By Jeff Mays
HARLEM — The massive plaza in front of the Harlem State office building at 125th Street and Adam Clayton Powell Jr. Boulevard is known as African Square. But with its drab concrete benches and open, windswept spaces, and smattering of giant planters, it resembled no such thing.
"The state had a generic plaza rehabilitation in mind but I thought people in Harlem deserved something that focused more on the heritage of the people in Harlem," said Willie Walker, general manager for the 23-story Adam Clayton Powell Jr. State Office Building.
In 2006, the State Office of General Services partnered with the Harlem Community Development Corporation to come up with the African village concept. With $50,000 from the development corporation, designers and scholars looked at 15 villages throughout Africa and adopted elements from each.
"We knew the plaza design was not meeting the needs of the community. And as the neighborhood evolved, we really wanted to to recognize the importance of the African-American and Caribbean footprint," said Thomas Lunke, director of planning and development for the Harlem Community Development Corporation.
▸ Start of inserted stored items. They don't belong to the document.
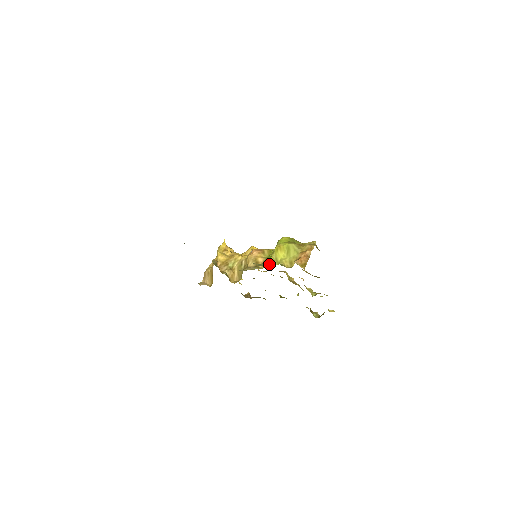
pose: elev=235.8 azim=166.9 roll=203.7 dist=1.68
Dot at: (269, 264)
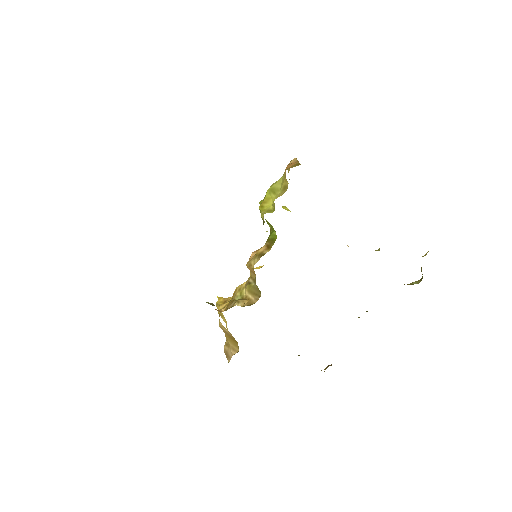
Dot at: (274, 239)
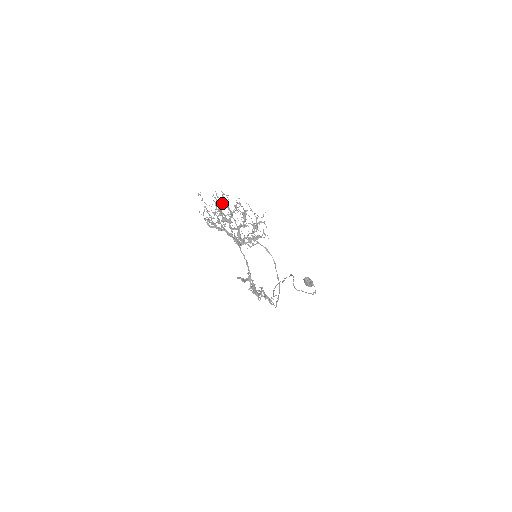
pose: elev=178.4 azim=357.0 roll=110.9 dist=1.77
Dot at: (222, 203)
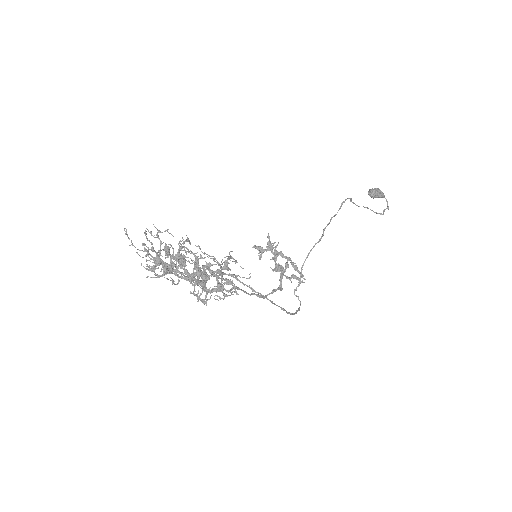
Dot at: occluded
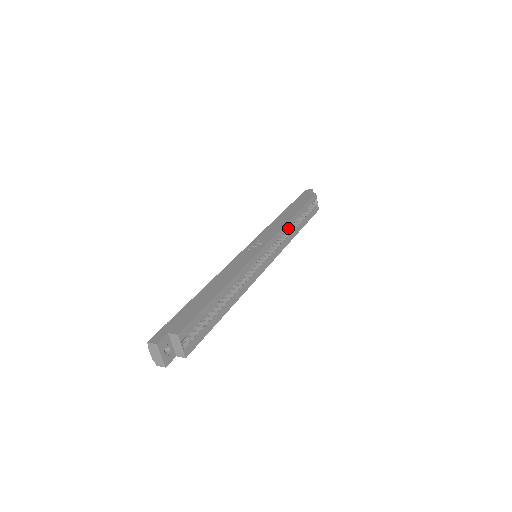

When it's finished, the village will have a black granite representation of the Nile River running through it. A black granite wall running along the "river" will feature etchings that tell the story of Harlem.
There will also be a water feature, a stage, digital kiosks and a stepped area with trees. The current underutilized breezeways will be enclosed to create a screen wall that can be used to broadcast images and two large cultural rooms for community programming space.
The first part of the project is a two-year, $11 million plan to waterproof the plaza and shore up the space so that the garage below can support the new plaza. It's ahead of schedule by five months and about $1.5 million below budget, according to Walker.
The Harlem Community Development Corporation aims to continue its long-term goal of raising another $10 million to complete the village. The plan is to spread the word about the potential long-term benefits of the project.
"We see this as a way for the community to invest in itself and express its individual culture to the world and in turn the the world would come invest their time and energy with tourism and other projects," Lunke said.
The idea is to take the concept of the African village square as the center of cultural and civic life and import it to Harlem. The African village square is a place where the sacred and the secular intersect. There is the acknowledgement of the past but also a permanent space for discussion and activities beneficial to the village's future.
"The whole concept is that this is the open square, the gathering place," said Walker.
Tthe usable space of the plaza and the lobby will increase dramatically once it's finished. Lunke said the project is being viewed as a cultural and economic one. Since 125th street is Harlem's main thoroughfare for commerce, the hope is that the project will spur others along the street. It will also attract continued visitors looking to experience Harlem's culture and history.
Walker beams like a proud father when he talks about the plaza, which is visible from his second floor office. He makes no secret of his love of all things Afrocentric. Walker is known for wearing his collection of 100 different Kente cloth outfits and the walls of his office are filled with African and African-American art. But his focus, he says, remains on the people of the "village" of Harlem.
"My goal is to continue to open this building up to the public. This is their home," Walker said. "I want them to understand that it belongs to the people of this community."